Qu'on l'aime ou qu'on le déteste, on est obligé de reconnaître que Mel Gibson est un vrai auteur. Tiraillé depuis des années par deux obsessions contraires, il a fait de sa filmographie son chemin de croix. Que ce soit au travers de Braveheart, La Passion du Christ, Apocalypto et, aujourd'hui, Tu ne Tueras Point, Gibson n'aborde que deux sujets : la foi et l'ultra violence. Loin de faire un choix entre ces deux thèmes à première vue opposés, il choisit à chaque fois de les magnifier. L'on sent chez l'homme une vrai « conviction » quand il aborde chacune de ces thématiques. Ce paradoxe qui le poursuit même dans sa vie privée, et l'a mis au banc d'Hollywood pendant 10 ans, fait de lui un des cinéastes les plus sincères du système. À la fois ange et démon, il a créé de cette ambiguïté une véritable cohérence dans son œuvre. En traitant l'histoire vraie de Desmond Doss, un objecteur de conscience qui fut un des plus grand héros de la seconde guerre mondial, sans avoir jamais tenu une arme entre ces mains, il tenait vraiment un sujet en or.
Même si le film est vraiment excessif, comme Gibson peut l'être, je dois bien reconnaître qu'il m'a retourné à bien des niveaux.
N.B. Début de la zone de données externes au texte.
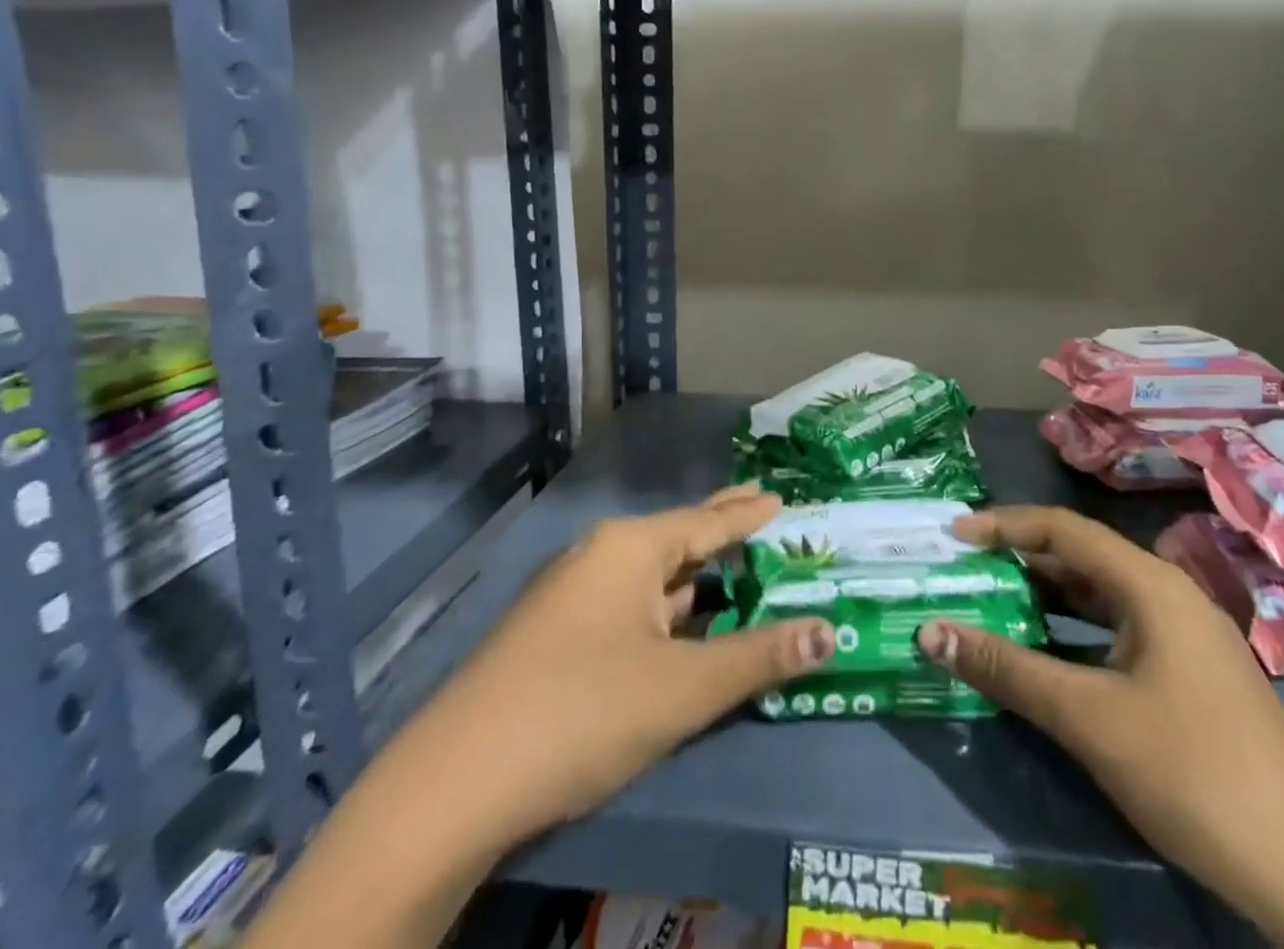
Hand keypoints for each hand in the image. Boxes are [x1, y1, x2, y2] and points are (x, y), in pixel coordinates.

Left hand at [425, 483, 835, 844]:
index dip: (749, 513)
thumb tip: (830, 632)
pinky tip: (684, 627)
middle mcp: (601, 556)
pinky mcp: (556, 635)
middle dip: (722, 532)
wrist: (454, 784)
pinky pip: (629, 607)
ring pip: (652, 579)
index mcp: (631, 548)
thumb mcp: (683, 687)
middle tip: (763, 513)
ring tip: (739, 576)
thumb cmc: (583, 711)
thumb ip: (759, 657)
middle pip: (679, 539)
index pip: (708, 522)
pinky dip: (666, 612)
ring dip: (697, 581)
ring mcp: (573, 595)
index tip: (783, 498)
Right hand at [916, 507, 1283, 948]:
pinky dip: (1074, 635)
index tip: (953, 535)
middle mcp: (1168, 595)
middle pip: (1081, 558)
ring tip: (992, 606)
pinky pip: (1118, 633)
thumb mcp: (1090, 718)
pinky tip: (1046, 657)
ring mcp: (1184, 637)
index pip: (1063, 528)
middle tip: (965, 573)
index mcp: (1151, 584)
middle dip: (1020, 562)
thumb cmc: (1194, 773)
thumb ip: (1008, 669)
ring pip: (1100, 598)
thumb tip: (930, 632)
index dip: (1004, 525)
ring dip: (1046, 600)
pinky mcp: (1191, 676)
Bien entendu Gibson ne fait jamais dans la dentelle ! Quand il s'agit de parler de sa foi, l'on sent un discours, un frontal pas forcément subtil. À l'opposé, il filme des scènes de guerre d'une violence tout simplement inédite à l'écran. Le débarquement d'Il Faut Sauver le Soldat Ryan ressemble à une partie de plaisir en comparaison à la prise d'Hacksaw Ridge. Alors qu'il avait su canaliser ses excès dans Apocalypto (son meilleur film à l'heure actuel), Gibson ne cherche absolument plus à se limiter dans Tu ne Tueras Point. Ceux qui espèrent assister à un discours pacifique et poétique sur fond de seconde guerre mondiale, comme l'avait magnifiquement fait Terrence Malick au travers de Le Ligne Rouge, en auront pour leurs frais ; Gibson abordant avec autant d'amour son discours sur la valeur de la vie humaine et l'explosion de violence dont l'homme peut faire preuve. À la limite de la schizophrénie, son discours est traité de manière très hollywoodienne (dans le sens le plus noble du terme).
Comme dans les grands films américains, c'est clairement dans sa recherche des émotions simples et primaires que le film fait mouche. Que ce soit via son histoire d'amour d'une rare pureté ou dans sa manière de magnifier ces héros de guerre, le film à un côté suranné. Attention, ce n'est absolument pas une critique, c'est même une des grandes forces du film. À une époque où le cynisme est un art de vivre, une telle sincérité fait un bien fou ! Que ce soit au travers d'un des plus beau premier baisé vu depuis longtemps sur grand écran ou l'horreur des champs de bataille, l'on est véritablement retourné.
Car c'est bien ça qui fait de Tu ne Tueras Point un grand film ! Il nous prend aux tripes comme rarement ! Choqué, et parfois à la limite de la nausée, les scènes de guerre m’ont retourné ! En les alternant avec des scènes d'une puissance émotionnelle rare, le film fait systématiquement mouche. Je dois bien reconnaître que j'ai dû retenir mes larmes sur la fin ... Je dois également mentionner la prestation assez hallucinante d'Andrew Garfield ! Il trouve ici ce qui sera certainement le rôle de sa vie. J'avais vraiment un énorme a priori car il s'agit d'un acteur dont je n'apprécie pas forcément le jeu, mais en le filmant comme un nouveau messie, Gibson l'a sublimé ! Magnifiquement entouré par un casting aussi improbable que réussi (Vince Vaughn et Sam Worthington à contre-emploi), Garfield bouffe littéralement l'écran et est, comme son personnage, lumineux ! Grand film sur l'homme et son paradoxe entre sa nature violente et son envie de s'élever et de faire le bien, Tu ne Tueras Point m'a rappelé à quel point un artiste ne doit pas être jugé sur sa vie privée mais bien sur ses œuvres. Et à ce niveau, je n'ai qu'une chose à dire : « Mel, tu m'as manqué ... ».